How Did You Do?
Total up your picks to see how well you did. Value as of December 31, 2004. Source: Towers Data Systems.
Market Value (excluding dividends)


Altria Group - 5,873,241
Procter & Gamble - 5,467,967
General Electric - 5,390,774
Exxon Mobil - 2,552,276
Coca-Cola - 1,241,417
Citigroup - 1,178,205
Alcoa - 927,826
Merck - 800,778
Hewlett-Packard - 731,880
Home Depot - 714,315
Intel - 681,460
McDonald - 580,395
DuPont - 501,627
United Technologies - 460,772
Pfizer - 431,345
SBC Communications - 313,944
Microsoft - 313,413
3M - 259,557
Wal-Mart Stores - 230,931
General Motors - 180,847
Disney - 171,366
Boeing - 154,273
American Express - 152,479
Honeywell International - 145,441
American International Group - 91,422
JPMorgan Chase & Co. - 86,702
IBM - 75,140
Johnson & Johnson - 60,418
Caterpillar - 42,206
Verizon Communications - 29,479


*It was assumed that the entire $10,000 was invested in each stock and that fractional shares were purchased where required to use up the full amount. No brokerage charges were included in the cost. Adjustments were made for all stock splits and stock dividends.

Market value (excluding dividends)

The process of replacing stocks in the Dow would have often meant selling low (when a stock was being removed from the Dow) and buying high (when its replacement was being added to the Dow).


The Best vs. The Worst
If you managed to pick the five best performers (Altria, Proctor & Gamble, General Electric, Exxon Mobil and Coca-Cola) your $50,000 would have grown to a combined $20,525,675 for an average annual return of 8.85%. Now it's important to remember that this doesn't include dividends. If dividends were reinvested in more shares of stock the returns would have been much higher.

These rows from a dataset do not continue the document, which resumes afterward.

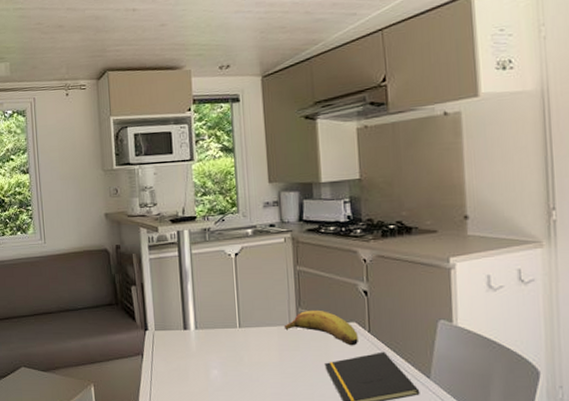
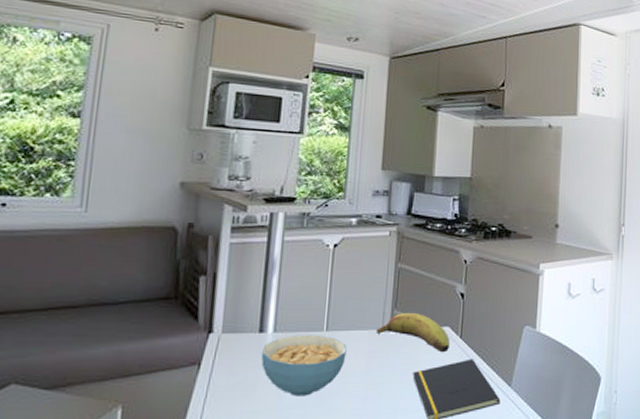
cereal bowl: none [188,331,260,382] -> present [261,335,347,397]

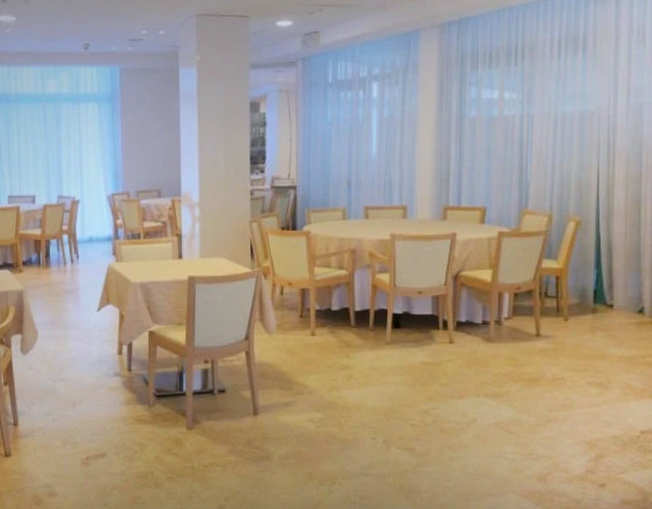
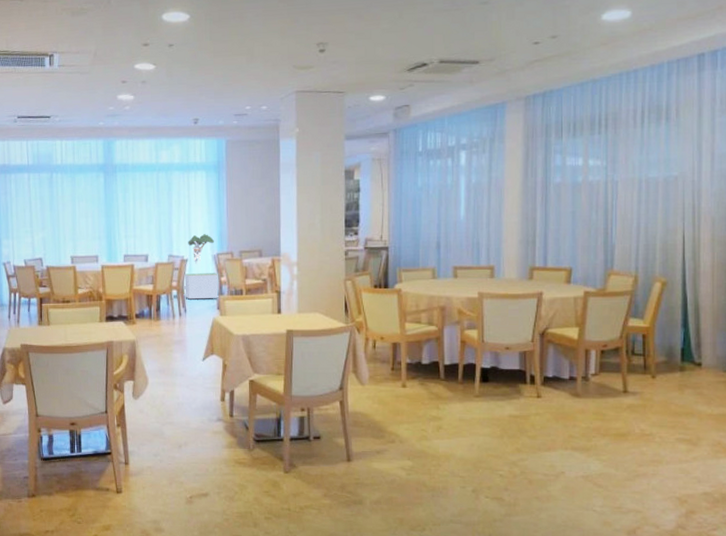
potted tree: none [74,172,114,245] -> present [183,234,219,300]

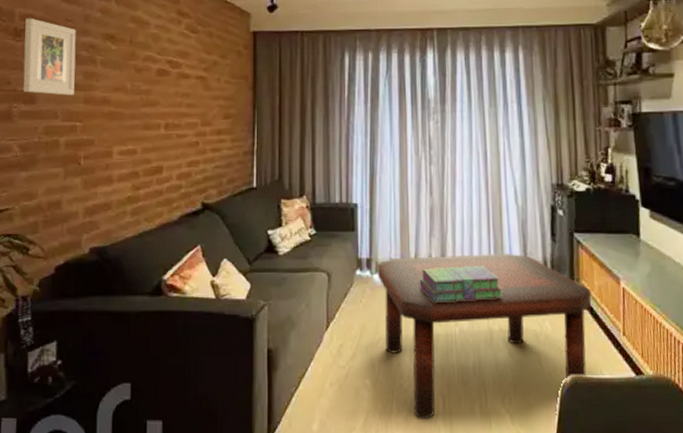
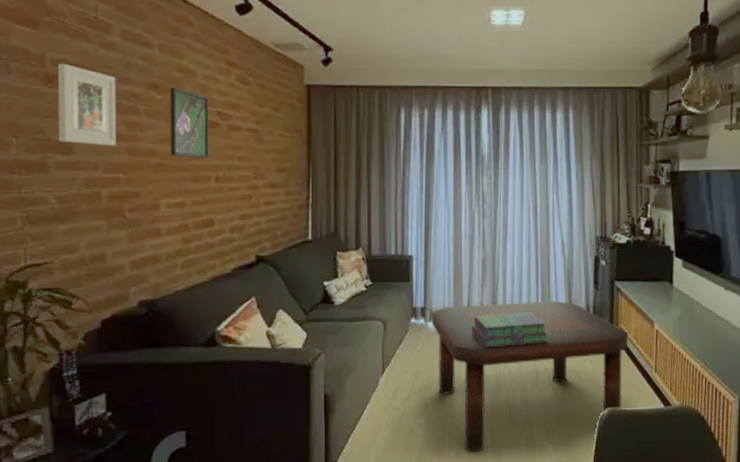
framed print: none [123,37,160,106] -> present [170,87,209,158]

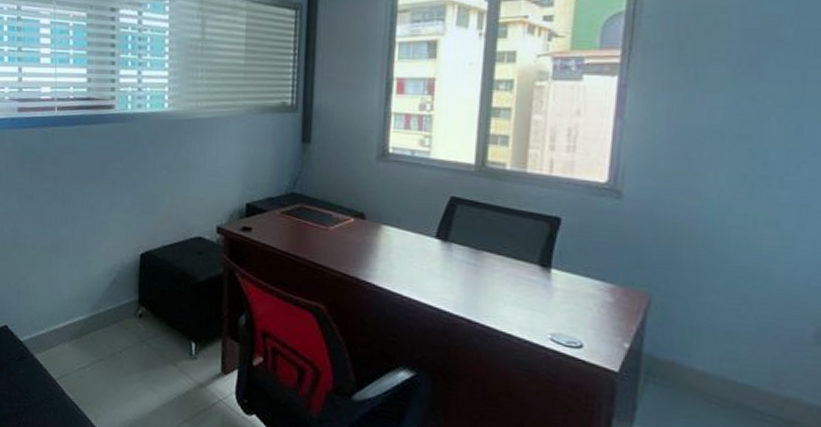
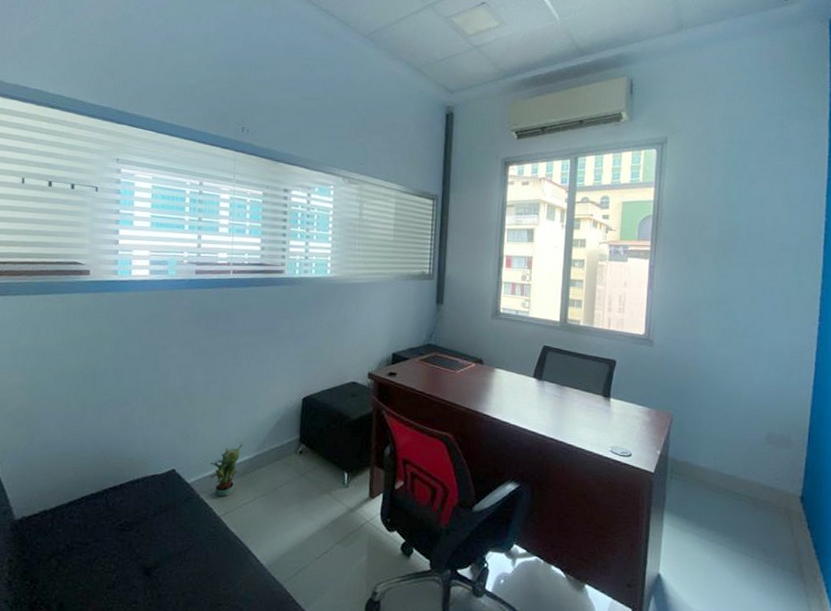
potted plant: none [42,301,77,359] -> present [209,443,243,497]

What if you unfortunately picked the bottom five stocks? (JP Morgan Chase & Co., IBM, Johnson & Johnson, Caterpillar and Verizon Communications) Well if you had your total combined value would have grown to $284,945 for an average annual return of about 2.5%.

Interesting Side Note: As you can see the odds of picking the best stocks over time are challenging at best. Could there be a easier, simpler way to do it? Maybe. There were a number of mutual funds in existence back in 1934 and at least one of them did better than the best stock in the Dow Jones. In fact, if the whole $50,000 had been invested in this fund back then, it would have averaged about 25% more than the five best performing stocks in the Dow (excluding dividends).

Now past performance is no guarantee of future results, and some of the mutual funds that were around back then didn't do nearly as well, but it is a fact that some investment managers have consistently performed better than the market averages. And that's after deducting their fees. Food for thought.